--- start Excerpted text ---

I have always enjoyed operating portable HF as you can put up antenna and work bands not possible at home. This coupled with finding an RF quiet location can make HF portable very enjoyable.
Using a 12m spider beam roach pole, an 80m doublet fed with 300 Ohm ribbon cable and Icom 7100 I parked in a rural country lane surrounded by fields. The doublet was cable tied to the roach pole at around 11m, and the pole secured to a farmers fence.
The Icom, Expert 1.3KFA linear and ATU was placed in the boot of the car, and power was provided by an EU20 Honda generator. I started operating at 19:26 with the first call in the log G4JXC Bob from Bristol, signals seemed very good with reports usually over s9, sometimes s9+40.
At times I had a pile-up, really hard to pick out any calls, I did try and pull out a few QRP stations some running just 3 and 4w.
The amplifier definitely helped, but getting a large antenna in the air inverted V means a lot of the RF goes up in the air. Over the next couple of hours, I worked 57 stations in 10 countries. As darkness descended the skip did lengthen out a little, with stations calling me from Sweden, Germany, Spain and the Netherlands.
I was also able to monitor my own signal on my KiwiSDR located some 100 miles away. It was fun to work some stations that had also used my SDR, and also catch up with some people on twitter.
A enjoyable was to spend an evening, thanks to everyone who called.
The RSGB CC run a series of cumulative contests through the year, you can partake in either a fixed station or out portable. I prefer to operate out portable, as this gives me a significant advantage to attempting this from home.

--- end Excerpted text ---
--- start Data extract ---

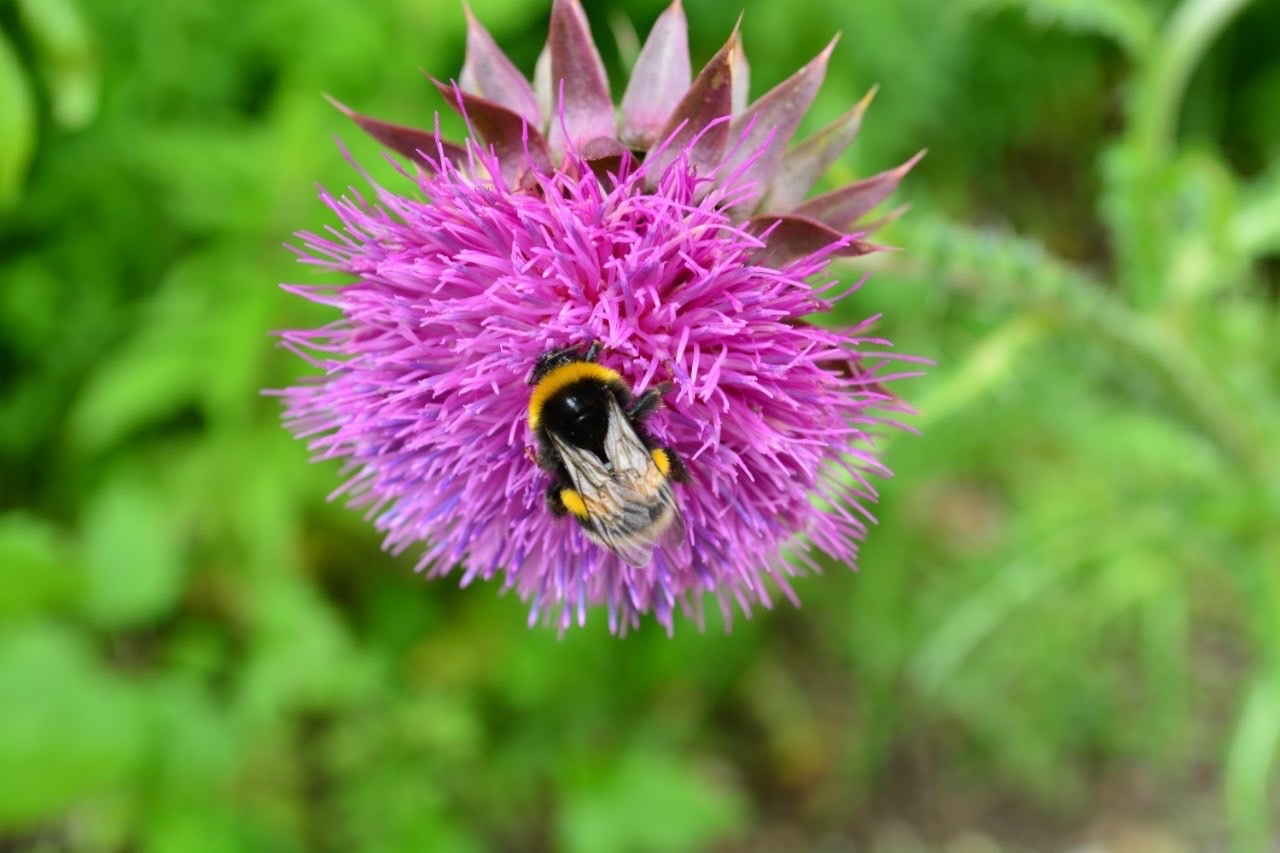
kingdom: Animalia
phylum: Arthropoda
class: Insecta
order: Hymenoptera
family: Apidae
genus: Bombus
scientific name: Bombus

--- end Data extract ---
--- start Data extract ---

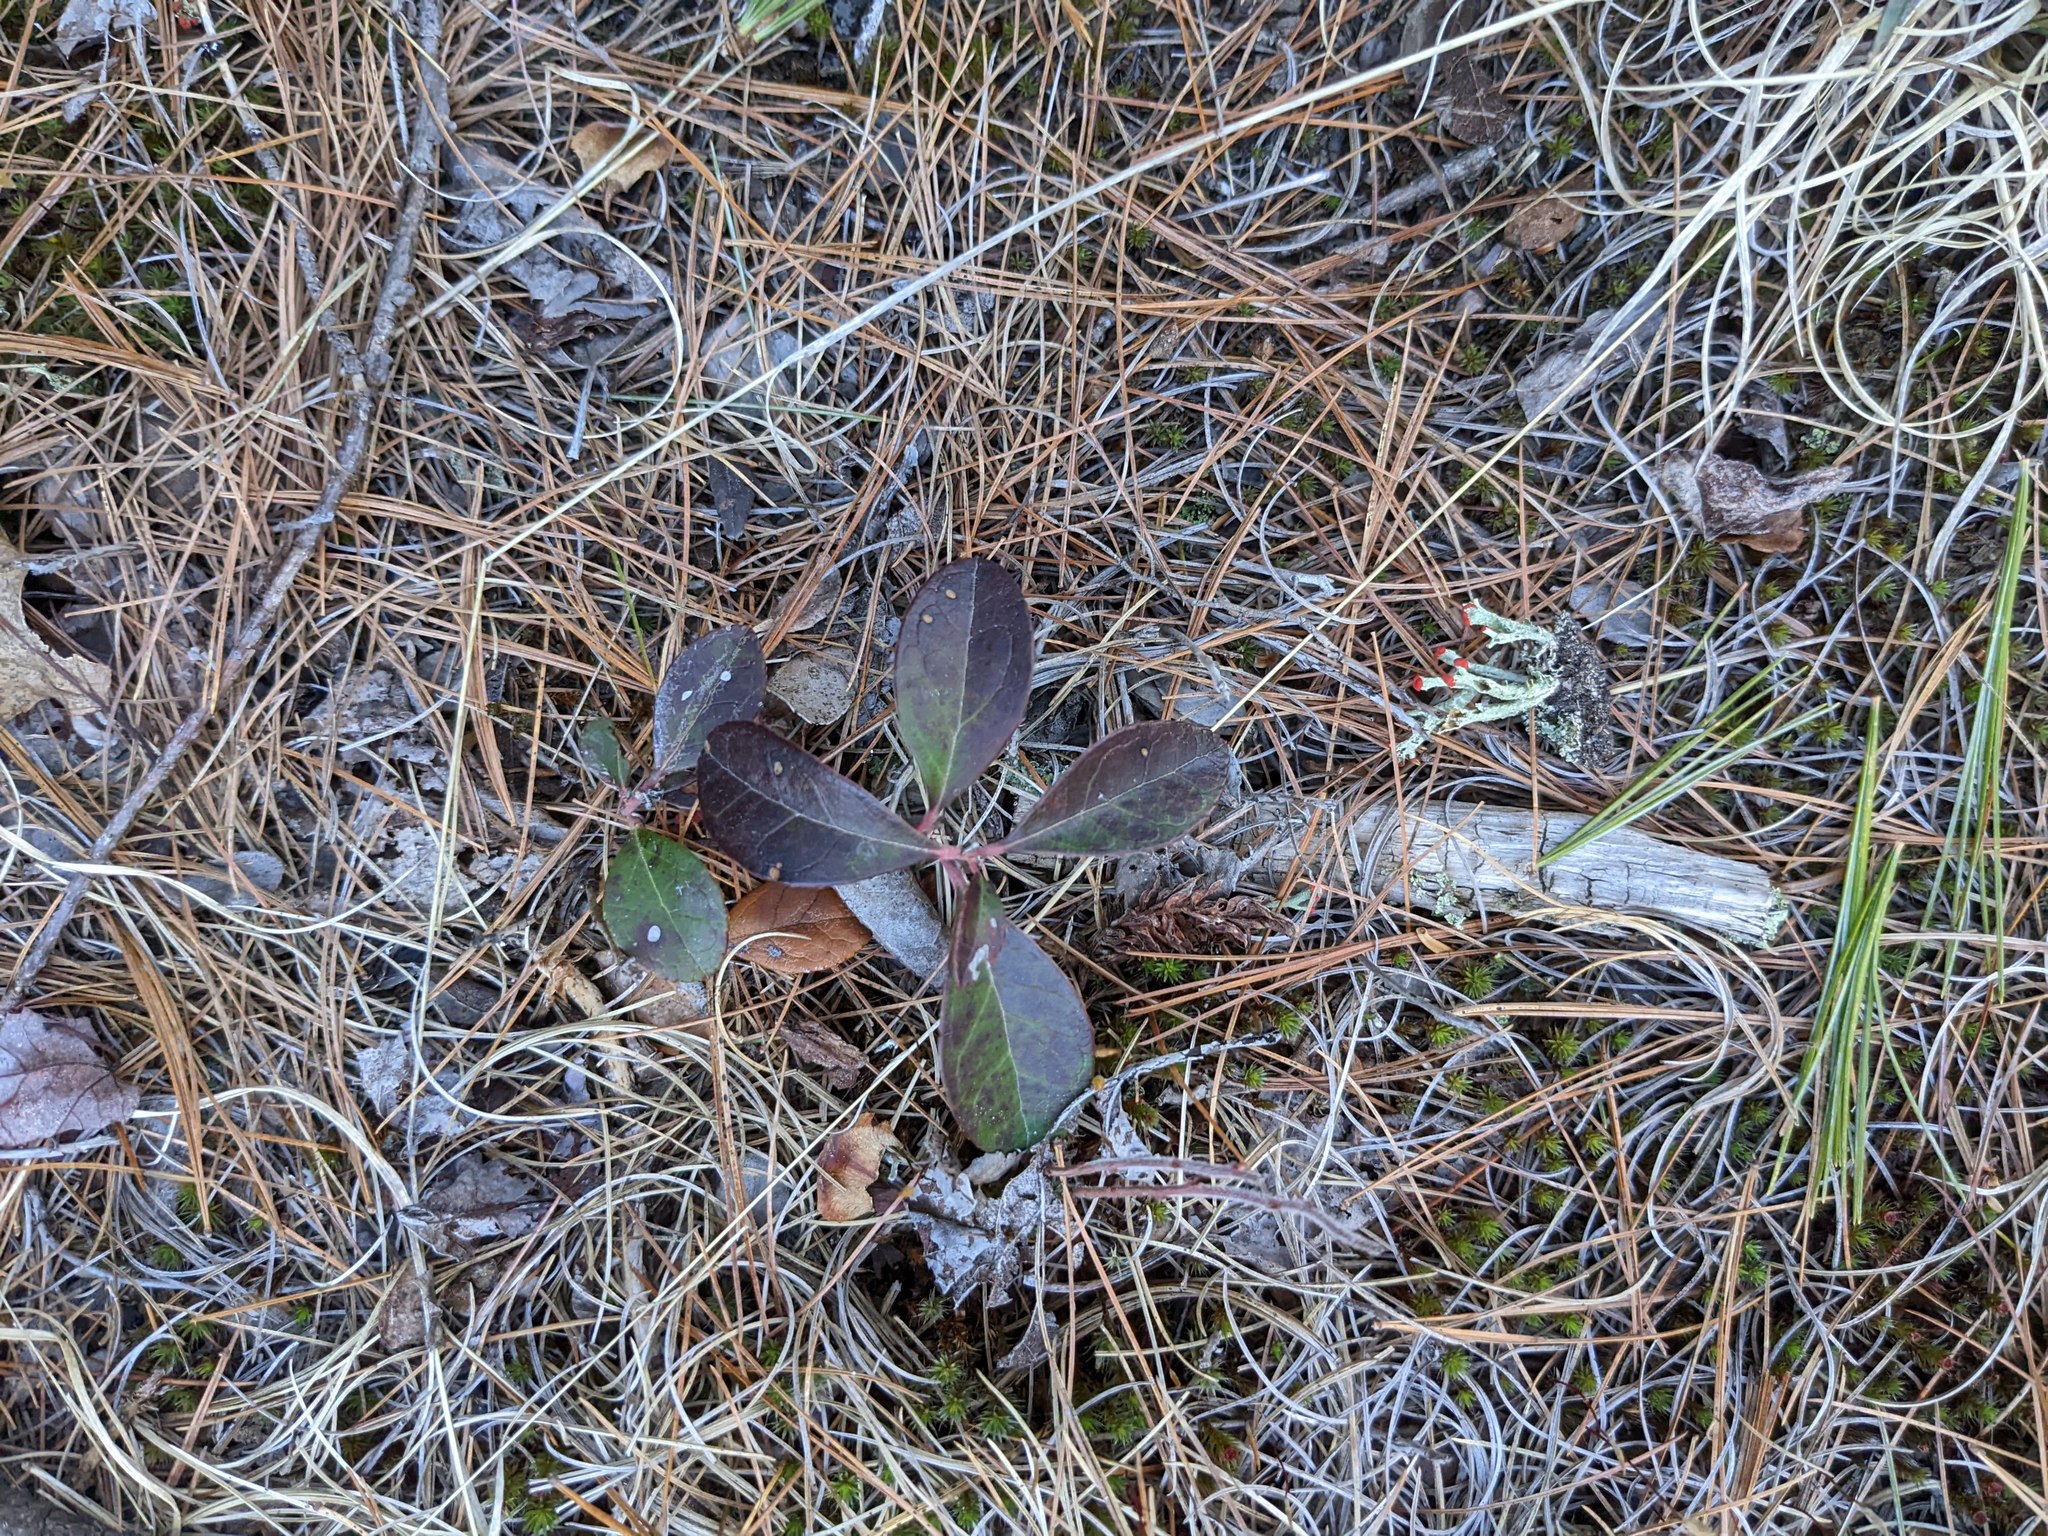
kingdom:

--- end Data extract ---

**Work instructions**
1. In the account of portable HF operating, how many stations were worked and in how many countries?
2. Continue the account of portable HF operating, picking up after its final sentence.

**Written answers**
1. 57 stations in 10 countries.

2.
Using our contest site at Kelvedon Hatch SNB and with the assistance of John M0UKD we set up the following station.
The weather was forecast to be dry and breezy and so we opted to set up in the fields overlooking the bunker and the mast. The contest ran from 3 till 5 pm, and with around 1hr setup time to organise the portable station, you can maybe see why some people operate from home. It’s quite a lot of effort for a 2hr contest, but on the positive side, you would expect the activity to be condensed into this short timeframe.
Setting up the beam.
The makeshift shack was constructed to keep out the wind, and the odd spot of rain.
The beam worked really well, having very good directivity and F/B ratio despite its small size.
Over the course of the next 2 hrs, we worked 45 stations, in 4 countries. England, Wales, Guernsey and Northern Ireland. Our best DX was GI4SNA at 527 KM.
George M1GEO and myself took part in the RSGB 70 MHz trophy contest this weekend at the Kelvedon hatch Secret Nuclear Bunker contest site. The weather was ideal for alfresco operating, using the Icom 7100 and homebrew 6e beam at 10m on the Racal PU12 mast. Using 50w and a 85Ah leisure battery we operated from 11am till 4 PM.
Here you can see the PU12 and home-brew 6e 70 MHz beam. Operating from the base of the mast provided quick access to turn the beam. We managed to work 59 QSO with best DX into Scotland at 518 KM. The QSO map is shown here.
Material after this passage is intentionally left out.